Other funding, spent in partnership with the Cohen Center at Brandeis University, supported a multi-city impact study on the effects of pandemic on people in need. This work highlighted areas of need that were unexpected; the study showed, for example, that young adults living alone had the most mental health consequences of those participating in the study since they often lacked networks of support. In response, JFGP created virtual events for young adults to increase their connections with others, and the Federation collaborated with the Jewish Family and Community Services to start UpStreet, a drop-in MH program for young adults.
JFGP also uncovered through their qualitative research a group of people who experienced financial hardship for the first time during the pandemic. These people often didn’t know where to turn for support. The expectation was that those on the edge financially would dip into needing help, but the reality is that there were a lot of people who experienced a major life change resulting from the pandemic lockdown, spent down their savings, and were in a completely new landscape of financial, food, and resource insecurity.

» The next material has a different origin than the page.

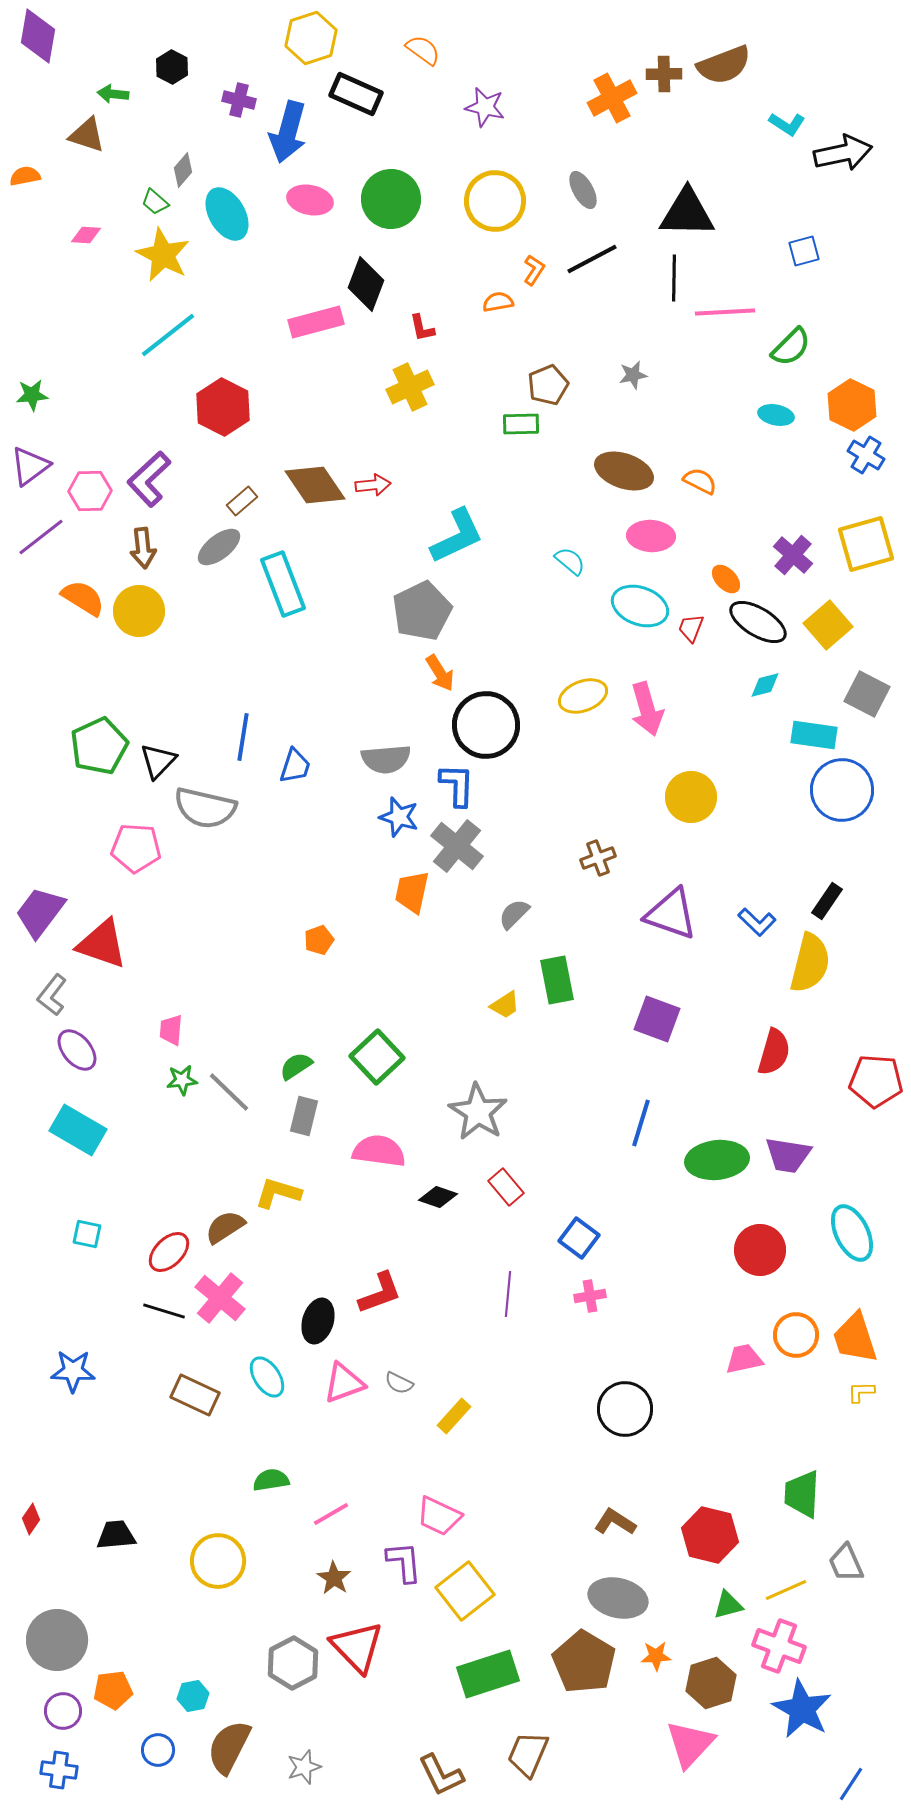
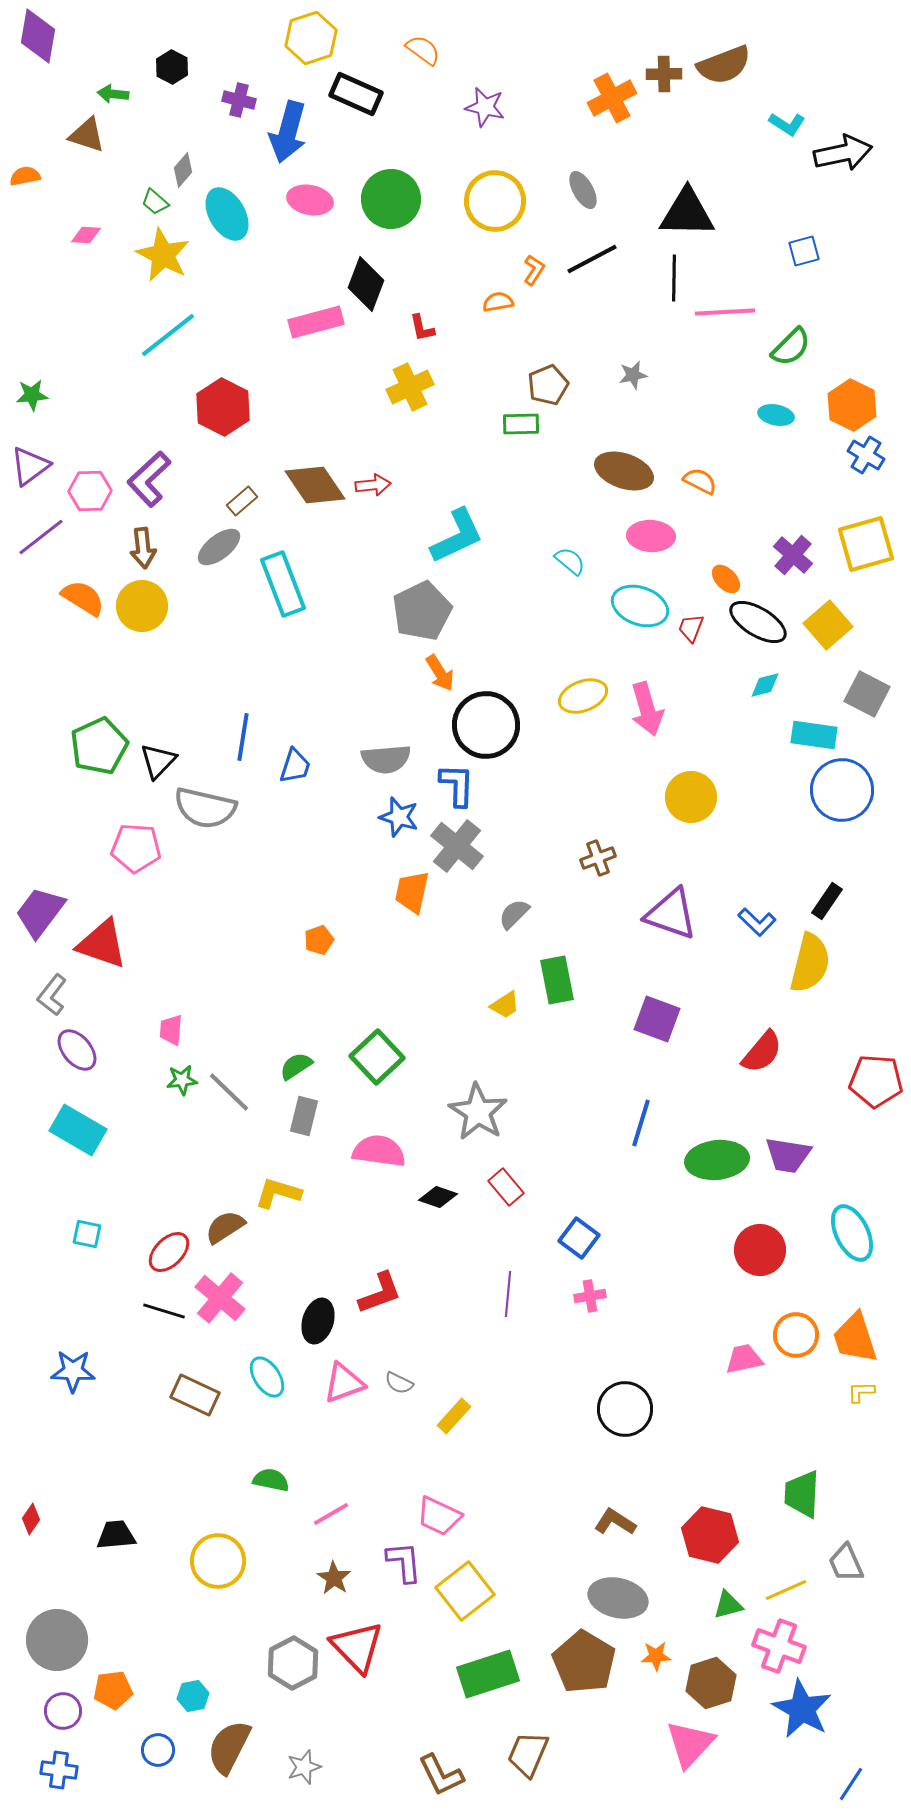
yellow circle at (139, 611): moved 3 px right, 5 px up
red semicircle at (774, 1052): moved 12 px left; rotated 24 degrees clockwise
green semicircle at (271, 1480): rotated 21 degrees clockwise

This group of people will not disappear as the pandemic continues to stretch on, and JFGP is constantly looking for opportunities to connect with nonprofits and service providers in the Greater Pittsburgh region. They specifically aim to get more involved in community conversations and look forward to participating in discussions about who is doing what to understand economic insecurity, who is partnering, and where does it make sense to plug in and address gaps. They are an organization poised to facilitate research, planning, and support for those in need universally and look forward to partnering to see what can happen next!